In 2010, the Institute of Medicine (now known as NASEM - National Academies of Science, Engineering and Medicine) released a report recommending that 80% of the nursing workforce achieve a bachelor’s degree in nursing (BSN) by the year 2020. And while a growing body of research shows that BSN-prepared nurses help improve patient outcomes while keeping healthcare costs down, many nurses with associate degrees in nursing (ADN) are still employed in facilities across the country.
The IOM’s report, coupled with a growing preference for achieving ANCC Magnet® status, has resulted in a push for nurses to achieve greater levels of educational training. But ADN prepared nurses still skillfully provide valuable services to help patients achieve greater health. So how do you decide whether to return to school for your BSN? Looking at a few of the pros and cons of each degree type can be a good starting point for determining whether you should pursue further education.
An associate’s degree in nursing is the traditional benchmark for entry into the nursing profession. After completing this degree, nurses are free to practice in a variety of clinical settings and specialty areas. For some nurses, the ADN offers exactly what they’re looking for without the need for extensive schooling. But this degree type isn’t without it’s draw-backs.

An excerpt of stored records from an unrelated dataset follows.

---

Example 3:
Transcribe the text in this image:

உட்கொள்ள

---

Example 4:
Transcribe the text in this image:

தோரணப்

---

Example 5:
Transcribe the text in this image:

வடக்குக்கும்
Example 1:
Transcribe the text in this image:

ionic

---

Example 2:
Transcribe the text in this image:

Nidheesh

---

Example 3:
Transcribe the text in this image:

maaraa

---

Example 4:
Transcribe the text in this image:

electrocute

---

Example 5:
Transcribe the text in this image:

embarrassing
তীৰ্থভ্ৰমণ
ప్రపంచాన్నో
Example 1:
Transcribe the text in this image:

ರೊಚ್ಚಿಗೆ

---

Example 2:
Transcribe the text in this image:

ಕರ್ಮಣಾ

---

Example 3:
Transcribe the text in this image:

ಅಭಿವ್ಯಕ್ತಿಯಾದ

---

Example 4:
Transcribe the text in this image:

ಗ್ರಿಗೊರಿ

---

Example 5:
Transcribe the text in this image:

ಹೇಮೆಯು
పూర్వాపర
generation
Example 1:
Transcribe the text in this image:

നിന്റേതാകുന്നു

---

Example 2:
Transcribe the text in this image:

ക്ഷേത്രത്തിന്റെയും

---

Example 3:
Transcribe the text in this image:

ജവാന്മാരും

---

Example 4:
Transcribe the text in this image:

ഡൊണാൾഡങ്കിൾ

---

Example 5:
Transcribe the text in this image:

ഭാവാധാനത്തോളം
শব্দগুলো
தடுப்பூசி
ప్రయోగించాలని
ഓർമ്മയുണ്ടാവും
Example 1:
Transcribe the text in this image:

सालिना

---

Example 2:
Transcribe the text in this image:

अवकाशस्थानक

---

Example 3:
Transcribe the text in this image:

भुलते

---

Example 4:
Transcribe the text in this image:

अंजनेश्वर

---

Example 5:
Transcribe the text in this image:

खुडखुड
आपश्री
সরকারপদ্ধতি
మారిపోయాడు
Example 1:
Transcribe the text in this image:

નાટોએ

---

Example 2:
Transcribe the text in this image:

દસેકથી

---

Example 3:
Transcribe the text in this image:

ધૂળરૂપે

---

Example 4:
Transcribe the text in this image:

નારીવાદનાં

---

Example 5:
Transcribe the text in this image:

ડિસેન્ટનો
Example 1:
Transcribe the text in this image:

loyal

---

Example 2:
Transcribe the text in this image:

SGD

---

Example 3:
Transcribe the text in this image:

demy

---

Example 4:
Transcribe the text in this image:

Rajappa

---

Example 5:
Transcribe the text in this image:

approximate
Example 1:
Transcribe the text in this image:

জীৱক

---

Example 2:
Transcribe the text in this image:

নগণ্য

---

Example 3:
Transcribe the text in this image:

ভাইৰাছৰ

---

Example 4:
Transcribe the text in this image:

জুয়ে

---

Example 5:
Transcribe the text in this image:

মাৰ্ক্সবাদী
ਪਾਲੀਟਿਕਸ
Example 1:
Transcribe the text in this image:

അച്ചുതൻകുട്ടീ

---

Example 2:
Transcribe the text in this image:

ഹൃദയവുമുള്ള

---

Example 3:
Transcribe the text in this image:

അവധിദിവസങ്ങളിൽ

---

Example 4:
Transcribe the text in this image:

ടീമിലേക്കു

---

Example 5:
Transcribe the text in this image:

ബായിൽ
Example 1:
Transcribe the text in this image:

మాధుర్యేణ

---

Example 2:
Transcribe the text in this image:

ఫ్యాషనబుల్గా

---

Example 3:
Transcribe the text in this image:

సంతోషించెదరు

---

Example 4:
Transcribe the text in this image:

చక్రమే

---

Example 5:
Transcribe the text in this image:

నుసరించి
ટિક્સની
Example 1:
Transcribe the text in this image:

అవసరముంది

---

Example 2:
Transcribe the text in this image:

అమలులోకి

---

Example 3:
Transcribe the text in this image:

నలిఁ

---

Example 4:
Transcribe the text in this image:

After the Affordable Care Act (ACA), nurses have become responsible for providing high quality patient care in a technically advanced environment to people with increasingly complicated medical problems. As part of the healthcare workforce, nurses are also expected to closely collaborate with physicians, therapists, and other providers to achieve the best patient outcomes possible. In many healthcare facilities, this means nurses must achieve a higher degree of education and training to meet these needs.